Dans ses travaux, l’équipe montre que les capacités émergentes du GPT-3 et d’autres modèles sont dues à ces métriques non linéaires et qu’aucun bond en avant n’est apparent dans une métrique linéaire. En outre, les chercheurs reproduisent cet effet avec des modèles de vision par ordinateur, dans lesquels l’émergence n’a jamais été mesurée auparavant.
Les capacités émergentes sont « probablement un mirage »
« La principale conclusion est que, pour une tâche fixe et une famille de modèles fixes, le chercheur peut choisir une métrique pour créer une compétence émergente ou choisir une métrique pour éliminer une compétence émergente », a déclaré l’équipe. « Ainsi, les compétences émergentes peuvent être des créations des choix du chercheur, et non une propriété fondamentale de la famille de modèles dans la tâche spécifique »
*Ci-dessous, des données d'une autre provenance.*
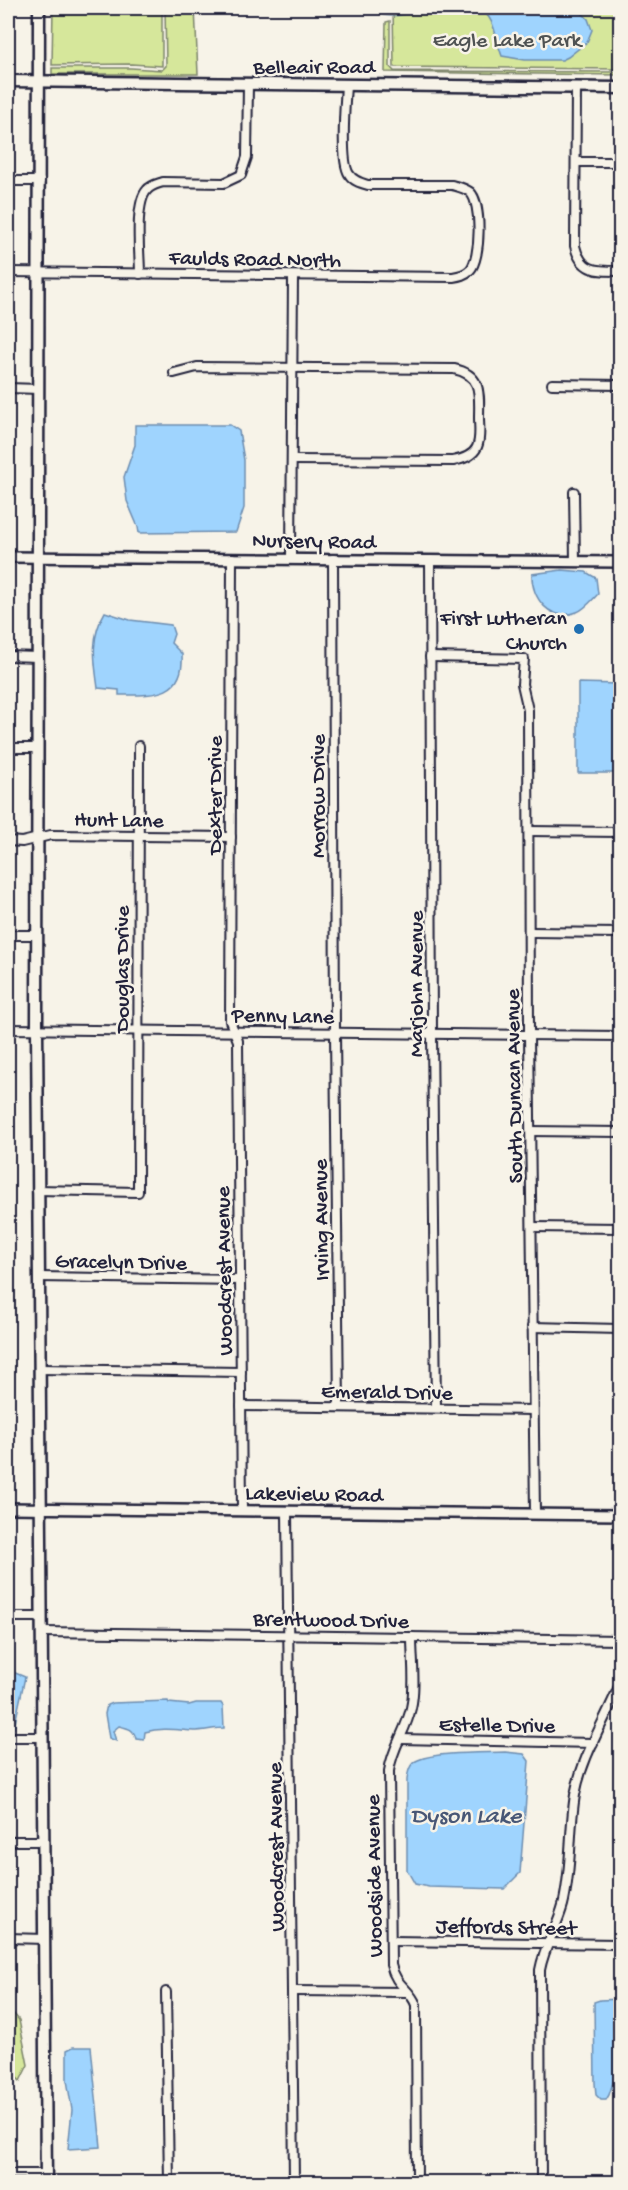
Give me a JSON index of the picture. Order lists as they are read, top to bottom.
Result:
{
  "streets": {
    "main road": ["Belleair Road"],
    "street": [
      "Faulds Road North",
      "Nursery Road",
      "Dexter Drive",
      "Morrow Drive",
      "Hunt Lane",
      "Douglas Drive",
      "Marjohn Avenue",
      "Penny Lane",
      "South Duncan Avenue",
      "Irving Avenue",
      "Gracelyn Drive",
      "Woodcrest Avenue",
      "Emerald Drive",
      "Lakeview Road",
      "Brentwood Drive",
      "Estelle Drive",
      "Woodside Avenue",
      "Jeffords Street"
    ]
  },
  "crossings": [
    ["Belleair Road", "Faulds Road North"],
    ["Nursery Road", "Dexter Drive"],
    ["Nursery Road", "Morrow Drive"],
    ["Nursery Road", "Marjohn Avenue"],
    ["Dexter Drive", "Hunt Lane"],
    ["Dexter Drive", "Penny Lane"],
    ["Dexter Drive", "Woodcrest Avenue"],
    ["Morrow Drive", "Penny Lane"],
    ["Morrow Drive", "Irving Avenue"],
    ["Hunt Lane", "Douglas Drive"],
    ["Douglas Drive", "Penny Lane"],
    ["Marjohn Avenue", "Penny Lane"],
    ["Marjohn Avenue", "South Duncan Avenue"],
    ["Marjohn Avenue", "Emerald Drive"],
    ["Penny Lane", "South Duncan Avenue"],
    ["Penny Lane", "Irving Avenue"],
    ["Penny Lane", "Woodcrest Avenue"],
    ["South Duncan Avenue", "Emerald Drive"],
    ["South Duncan Avenue", "Lakeview Road"],
    ["Irving Avenue", "Emerald Drive"],
    ["Gracelyn Drive", "Woodcrest Avenue"],
    ["Woodcrest Avenue", "Emerald Drive"],
    ["Woodcrest Avenue", "Lakeview Road"],
    ["Woodcrest Avenue", "Brentwood Drive"],
    ["Brentwood Drive", "Woodside Avenue"],
    ["Estelle Drive", "Woodside Avenue"],
    ["Woodside Avenue", "Jeffords Street"]
  ],
  "water": ["Dyson Lake"],
  "parks": ["Eagle Lake Park"],
  "places": ["First Lutheran Church"]
}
Toutefois, l’équipe souligne que ce travail ne doit pas être interprété comme signifiant que les grands modèles de langage comme le GPT-4 ne peuvent pas avoir de compétences émergentes. « Notre message est plutôt que les capacités émergentes précédemment revendiquées pourraient être un mirage induit par les analyses des chercheurs.
Pour la recherche sur l’alignement, ce travail pourrait être une bonne nouvelle, car il semble démontrer la prévisibilité des compétences dans les grands modèles de langage. OpenAI a également montré dans un rapport sur GPT-4 qu’elle pouvait prédire avec précision les performances de GPT-4 sur de nombreux points de référence.
Cependant, comme l’équipe n’exclut pas la possibilité de compétences émergentes en soi, la question est de savoir si de telles compétences existent déjà. L’un des candidats pourrait être « l’apprentissage en quelques coups » ou « l’apprentissage en contexte », que l’équipe n’explore pas dans le présent document. Cette capacité a été démontrée en détail pour la première fois dans le GPT-3 et constitue la base de l’ingénierie rapide d’aujourd’hui.